(Stored dataset items)
--------
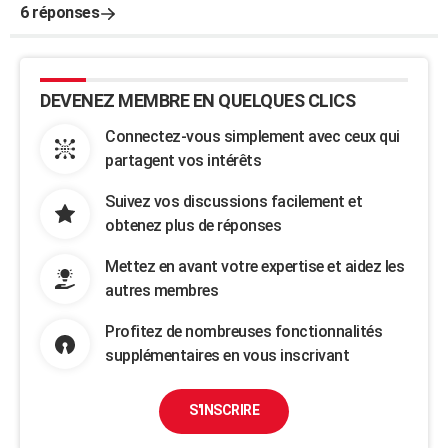
6 réponses
DEVENEZ MEMBRE EN QUELQUES CLICS
Connectez-vous simplement avec ceux qui
partagent vos intérêts
Suivez vos discussions facilement et
obtenez plus de réponses
Mettez en avant votre expertise et aidez les
autres membres
Profitez de nombreuses fonctionnalités
supplémentaires en vous inscrivant
S'INSCRIRE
--------
> **Directive**: Could you copy the text of every item above word for word, leaving out the pictures?

> **Response area**:
6 réponses
DEVENEZ MEMBRE EN QUELQUES CLICS
Connectez-vous simplement avec ceux qui
partagent vos intérêts
Suivez vos discussions facilement et
obtenez plus de réponses
Mettez en avant votre expertise et aidez les
autres membres
Profitez de nombreuses fonctionnalités
supplémentaires en vous inscrivant
S'INSCRIRE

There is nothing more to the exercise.